EC2 Auto Scaling doesn’t actually scale based on CPU utilization; it scales based on the average CPU utilization across all instances in the group.
Let’s see this in action. Imagine you have an Auto Scaling Group (ASG) named my-app-asg and you want it to scale out when the average CPU utilization hits 70%.
First, you define a Target Tracking policy. This tells the ASG what metric to watch and what target value to maintain.
aws autoscaling put-scaling-policy \
--auto-scaling-group-name my-app-asg \
--policy-name cpu-target-tracking \
--policy-type TargetTrackingScaling \
--target-tracking-configuration '{
"TargetValue": 70.0,
"PredefinedMetricSpecification": {
"PredefinedMetricType": "ASGCPUUtilization"
}
}'
Here, TargetValue: 70.0 is the desired average CPU utilization. ASGCPUUtilization is the predefined metric that CloudWatch exposes specifically for ASG target tracking. When the average CPU across all instances in my-app-asg deviates from 70%, the ASG kicks in. If it goes above 70%, it adds instances. If it drops below 70% (after a cooldown period), it removes them.
The magic here is that the ASG doesn’t just look at a single instance’s CPU. It queries CloudWatch for the Average statistic of the CPUUtilization metric for that specific ASG. If you have 5 instances and their CPU is 100%, 50%, 50%, 50%, 50%, the average is 60%. The ASG sees 60% and thinks "we’re doing great, no need to scale." If the average jumps to 80%, then it’s time to add more capacity.
This approach solves the problem of reactive scaling where you might miss spikes if you only looked at individual instances. Target tracking provides a more stable and responsive scaling behavior by aiming for a specific system-wide performance level. You can also define target tracking policies for other metrics like ALBRequestCountPerTarget (average requests per target for an Application Load Balancer) or ASGNetworkIn (network traffic in).

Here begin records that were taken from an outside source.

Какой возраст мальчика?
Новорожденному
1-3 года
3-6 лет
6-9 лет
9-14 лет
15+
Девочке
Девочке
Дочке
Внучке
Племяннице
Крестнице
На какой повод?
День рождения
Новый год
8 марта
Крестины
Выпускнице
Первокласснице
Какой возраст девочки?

The ASG doesn’t add or remove instances instantaneously. There’s a default cooldown period (usually 300 seconds, or 5 minutes) after a scaling activity completes before another scaling activity can begin. This prevents over-scaling or under-scaling due to transient metric fluctuations. You can adjust this cooldown period using aws autoscaling update-auto-scaling-group --auto-scaling-group-name my-app-asg --default-cooldown 120.
Many people assume that setting a CPU target means the ASG will try to keep each instance at that CPU level. This is incorrect; it’s always about the average across the group, which is why you can have instances at 100% CPU and others at 0% and the ASG might not do anything if the average is still within the target range.
The next step is often configuring scaling policies for other metrics, like request count, to handle different types of load.